(a) Field of the Invention
The present invention relates to a tapered roller wheel bearing assembly. More particularly, the present invention relates to a tapered roller wheel bearing assembly having a second undercut for dispersing stress concentrated on a first undercut formed at a flange base portion.
(b) Description of the Related Art
Generally, a bearing is disposed between a rotating element and a non-rotating element so as to smooth rotation of the rotating element. Various types of bearings such as a ball bearing, a tapered roller bearing, needle bearing, and so on are currently used.
A wheel bearing is one type of such bearings, and rotatably connects a wheel that is the rotating element to a vehicle body that is non-rotating element. The wheel bearing includes an inner ring (and/or a hub) connected to one of a wheel or a vehicle body, an outer ring connected to the other of the wheel or the vehicle body, and rolling elements disposed between the outer ring and the inner ring.

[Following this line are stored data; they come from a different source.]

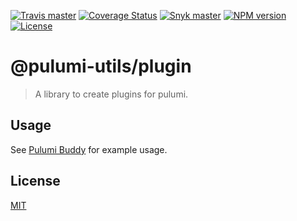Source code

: [![Travis master](https://img.shields.io/travis/neoskop/pulumi-utils/master.svg)](https://travis-ci.org/neoskop/pulumi-utils)
[![Coverage Status](https://coveralls.io/repos/github/neoskop/pulumi-utils/badge.svg)](https://coveralls.io/github/neoskop/pulumi-utils)
[![Snyk master](https://snyk.io/test/github/neoskop/pulumi-utils/master/badge.svg)](https://snyk.io/test/github/neoskop/pulumi-utils/master)
[![NPM version][npm-badge-plugin]][npm-link-plugin]
[![License][licence-plugin]][licence-link]

# @pulumi-utils/plugin

> A library to create plugins for pulumi.

## Usage

See [Pulumi Buddy](https://github.com/neoskop/pulumi-buddy) for example usage.

## License

[MIT][licence-link]

[npm-badge-plugin]: https://img.shields.io/npm/v/@pulumi-utils/plugin
[npm-link-plugin]: https://npmjs.com/package/@pulumi-utils/plugin
[licence-link]: https://github.com/neoskop/pulumi-utils/blob/master/LICENSE
[licence-plugin]: https://img.shields.io/npm/l/%40pulumi-util%2Fsplugin
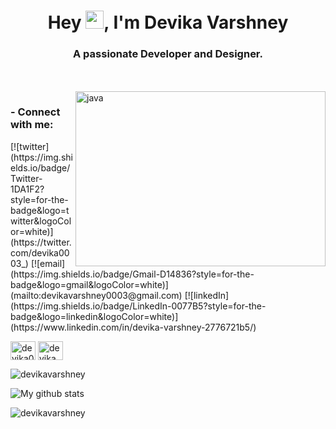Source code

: <h1 align="center"> Hey <img src="https://github.com/TheDudeThatCode/TheDudeThatCode/blob/master/Assets/Hi.gif" width="29px">, I'm Devika Varshney</h1>
<h3 align="center">A passionate Developer and Designer.</h3>
<br>
<br>
<img src="https://cdn.dribbble.com/users/1924006/screenshots/3967086/media/a10dea1eaaa1dbd6e64d4b145d9ccb37.gif" alt="java" width="400" height="280" align="right"/>

<h3 align="left">
- Connect with me:</h3>
 [![twitter](https://img.shields.io/badge/Twitter-1DA1F2?style=for-the-badge&logo=twitter&logoColor=white)](https://twitter.com/devika0003_)
[![email](https://img.shields.io/badge/Gmail-D14836?style=for-the-badge&logo=gmail&logoColor=white)](mailto:devikavarshney0003@gmail.com)
[![linkedIn](https://img.shields.io/badge/LinkedIn-0077B5?style=for-the-badge&logo=linkedin&logoColor=white)](https://www.linkedin.com/in/devika-varshney-2776721b5/)  
<p align="left">
<a href="https://dev.to/devika0003" target="blank"><img align="center" src="https://cdn.jsdelivr.net/npm/simple-icons@3.0.1/icons/dev-dot-to.svg" alt="devika0003" height="30" width="40" /></a>
<a href="https://dribbble.com/devika varshney" target="blank"><img align="center" src="https://raw.githubusercontent.com/rahuldkjain/github-profile-readme-generator/master/src/images/icons/Social/dribbble.svg" alt="devika varshney" height="30" width="40" /></a>
</p>

 

<p><img align="center" src="https://github-readme-stats.vercel.app/api/top-langs?username=devikavarshney&show_icons=true&locale=en&layout=compact" alt="devikavarshney" /></p>

![My github stats](https://github-readme-stats.vercel.app/api?username=devikavarshney&show_icons=true&theme=light)

<p><img align="center" src="https://github-readme-streak-stats.herokuapp.com/?user=devikavarshney&" alt="devikavarshney" /></p>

Balls or tapered rollers are used as the rolling elements of the wheel bearing. Wheel bearings using balls are applied to small vehicles, and wheel bearings using tapered rollers are applied to large vehicles such as buses, trucks and so on.
A conventional tapered roller wheel bearing assembly is illustrated in FIG. 1 to FIG. 3.

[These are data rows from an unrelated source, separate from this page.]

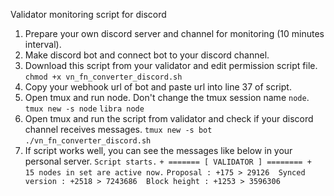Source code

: Validator monitoring script for discord

1. Prepare your own discord server and channel for monitoring (10 minutes interval).
2. Make discord bot and connect bot to your discord channel.
3. Download this script from your validator and edit permission script file.
   `chmod +x vn_fn_converter_discord.sh`
4. Copy your webhook url of bot and paste url into line 37 of script.
5. Open tmux and run node. Don't change the tmux session name `node`.
   `tmux new -s node`
   `libra node`
7. Open tmux and run the script from validator and check if your discord channel receives messages.
   `tmux new -s bot`
   `./vn_fn_converter_discord.sh`
9. If script works well, you can see the messages like below in your personal server.
   `Script starts.`
   `+ ======= [ VALIDATOR ] ======== +  15 nodes in set are active now.`
   `Proposal : +175 > 29126  Synced version : +2518 > 7243686  Block height : +1253 > 3596306`

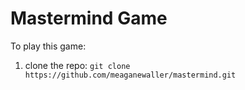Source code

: # Mastermind Game

To play this game:


1. clone the repo: `git clone https://github.com/meaganewaller/mastermind.git`
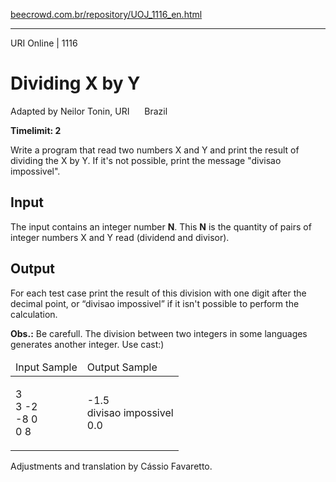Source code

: <p><a href="https://www.beecrowd.com.br/repository/UOJ_1116_en.html">beecrowd.com.br/repository/UOJ_1116_en.html</a></p><hr>
<div>
  <span>URI Online | 1116</span>
  <h1>Dividing X by Y</h1>
  <div><p>
     Adapted by Neilor Tonin, URI <img alt="" src="https://resources.beecrowd.com.br/gallery/images/flags/br.gif" style="width: 16px; height: 11px; "> Brazil</p>
  </div>
  <strong>Timelimit: 2</strong>
</div>
<div>
<div>
  <p>
   Write a program that read two numbers X and Y and print the result of dividing the X by Y. If it's not possible, print the message "divisao impossivel".</p>
</div>
<h2>Input</h2>
<div>
  <p>
   The input contains an integer number <strong>N</strong>. This <strong>N</strong> is the quantity of pairs of integer numbers X and Y read (dividend and divisor).</p>
</div>
<h2>Output</h2>
<div>
  <p>
   For each test case print the result of this division with one digit after the decimal point, or “divisao impossivel” if it isn't possible to perform the calculation.</p><p>
  <strong>Obs.:</strong> Be carefull. The division between two integers in some languages generates another integer. Use cast:)</p>
</div>
<div></div>
  <table>
    <thead>
      <tr>
        <td>Input Sample</td>
        <td>Output Sample</td>
      </tr>
    </thead>
    <tbody>
      <tr>
        <td>
          <p>
           3<br>
           3 -2<br>
           -8 0<br>
           0 8</p>
        </td>
        <td>
          <p>
           -1.5<br>
           divisao impossivel<br>
           0.0</p>
        </td>
      </tr>
    </tbody>
  </table>
  <p>
   Adjustments and translation by Cássio Favaretto.</p>
</div>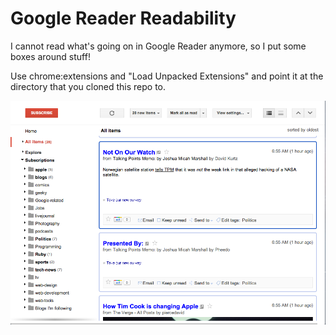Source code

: Google Reader Readability
=========================

I cannot read what's going on in Google Reader anymore, so I put some
boxes around stuff!

Use chrome:extensions and "Load Unpacked Extensions" and point it at the
directory that you cloned this repo to.

![Screenshot](https://github.com/dpmcnevin/google_reader_readability/raw/master/screenshot.png)
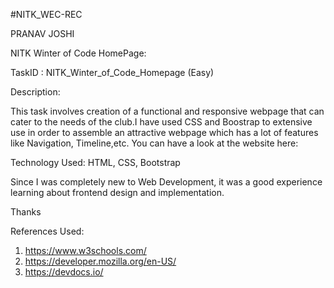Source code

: #NITK_WEC-REC

PRANAV JOSHI

NITK Winter of Code HomePage:

TaskID : NITK_Winter_of_Code_Homepage (Easy)

Description:

This task involves creation of a functional and responsive webpage that can cater to the needs of the club.I have used CSS and Boostrap to extensive use in order to assemble an attractive webpage which has a lot of features like Navigation, Timeline,etc.
You can have a look at the website here:


Technology Used: HTML, CSS, Bootstrap

Since I was completely new to Web Development, it was a good experience learning about frontend design and implementation.

Thanks

References Used:

1. https://www.w3schools.com/
2. https://developer.mozilla.org/en-US/
3. https://devdocs.io/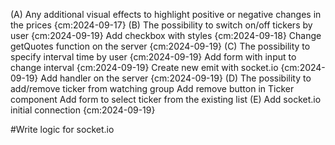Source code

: (A) Any additional visual effects to highlight positive or negative changes in the prices {cm:2024-09-17}
(B) The possibility to switch on/off tickers by user {cm:2024-09-19}
  Add checkbox with styles {cm:2024-09-18}
  Change getQuotes function on the server {cm:2024-09-19}
(C) The possibility to specify interval time by user {cm:2024-09-19}
  Add form with input to change interval {cm:2024-09-19}
  Create new emit with socket.io {cm:2024-09-19}
  Add handler on the server {cm:2024-09-19}
(D) The possibility to add/remove ticker from watching group
  Add remove button in Ticker component
  Add form to select ticker from the existing list
(E) Add socket.io
  initial connection {cm:2024-09-19}

#Write logic for socket.io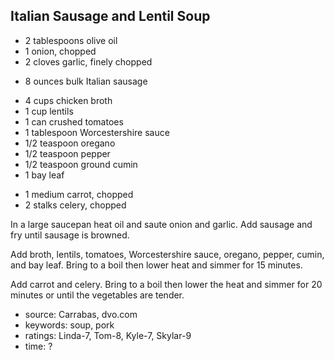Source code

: Italian Sausage and Lentil Soup
-------------------------------

- 2 tablespoons olive oil
- 1 onion, chopped
- 2 cloves garlic, finely chopped
<!-- -->
- 8 ounces bulk Italian sausage
<!-- -->
- 4 cups chicken broth
- 1 cup lentils
- 1 can crushed tomatoes
- 1 tablespoon Worcestershire sauce
- 1/2 teaspoon oregano
- 1/2 teaspoon pepper
- 1/2 teaspoon ground cumin
- 1 bay leaf
<!-- -->
- 1 medium carrot, chopped
- 2 stalks celery, chopped

In a large saucepan heat oil and saute onion and garlic.  Add sausage
and fry until sausage is browned.

Add broth, lentils, tomatoes, Worcestershire sauce, oregano, pepper,
cumin, and bay leaf.  Bring to a boil then lower heat and simmer for
15 minutes.

Add carrot and celery.  Bring to a boil then lower the heat and simmer
for 20 minutes or until the vegetables are tender.

- source: Carrabas, dvo.com
- keywords: soup, pork
- ratings: Linda-7, Tom-8, Kyle-7, Skylar-9
- time: ?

As shown in FIG. 1 to FIG. 3, the conventional tapered roller wheel bearing assembly 10 includes a hub 20, an inner ring 60, an outer ring 30, and first and second tapered rollers 40 and 50.
A hub flange 23 for mounting a wheel is formed at a side portion of the hub 20 and a stepped portion 26 is formed on the other side portion of the hub 20. In addition, a hub raceway 25 is formed on an exterior circumference of the hub 20 between the hub flange 23 and the stepped portion 26, and a flange base 24 is formed at a connecting portion of the hub raceway 25 and the hub flange 23. Typically, a cross-section of the flange base 24 is formed in a curved fashion. A bolt hole 29 is formed at a radial outer portion of the hub flange 23 and a bolt is inserted in the bolt hole 29 such that the wheel is mounted on the hub flange 23. In addition, a pilot 22 for supporting the wheel is protruded from a side surface of the hub 20 in an axial direction.
The inner ring 60 is press-fitted onto the stepped portion 26 and an inner raceway 62 is formed on an exterior circumference of the inner ring 60. After the inner ring 60 is press-fitted onto the stepped portion 26, an end portion 27 of the hub 20 is bent radially outwardly so as to catch the inner ring 60. Thereby, preload is applied to the first and second tapered rollers 40 and 50.
The outer ring 30 is spaced radially outwardly from the hub 20 and the inner ring 60 and encloses the hub 20 and the inner ring 60. First and second outer raceways 32 and 34 corresponding to the hub raceway 25 and the inner raceway 62 are formed on an interior circumference of the outer ring 30.
A plurality of first tapered rollers 40 is mounted between the hub raceway 25 and the first outer raceway 32 in a state of being mounted in a first retainer 42, and a plurality of second tapered rollers 50 is mounted between the inner raceway 62 and the second outer raceway 34 in a state of being mounted in a second retainer 52.
Meanwhile, in a case that the first and second tapered rollers 40 and 50 are mounted on the hub 20 and the inner ring 60, the hub raceway 25 and protruded portions positioned at both end portions of the hub raceway 25, the inner raceway 62, and protruded portions positioned at both end portions of the inner raceway 25 that may contact with the first and second tapered rollers 40 and 50 should be machined precisely. Generally, although edges of the tapered rollers are arched, raceways are not machined in an arched fashion but are machined in a straight fashion due to characteristics of machining. In addition, since machined surfaces of each raceway and machined surfaces of protruded portions positioned at the both end portions of each raceway form angles, an edge portion at which the machined surfaces are joined is difficult to be machined. To solve such problems, an undercut is formed at the edge portion at which the machined surfaces are joined. That is, a groove is formed in advance circumferentially at the edge portion at which the machined surfaces are joined for ease of machining.
However, if the undercut is formed for ease of machining, the wheel bearing assembly becomes weak against impact. Particularly, if instant impact or strong impact is applied through the hub flange 23, as shown in FIG. 4, stress is concentrated on the undercut 28 formed at the flange base 24 and crack may occur around the undercut 28 or the hub 20 may be damaged due to concentration of stress. Since the undercut 28 should be formed for ease of machining, means for dispersing stress that may be concentrated on the undercut 28 is necessary.
The above information disclosed in this Background section is only for enhancement of understanding of the background of the invention and therefore it may contain information that does not form the prior art that is already known in this country to a person of ordinary skill in the art.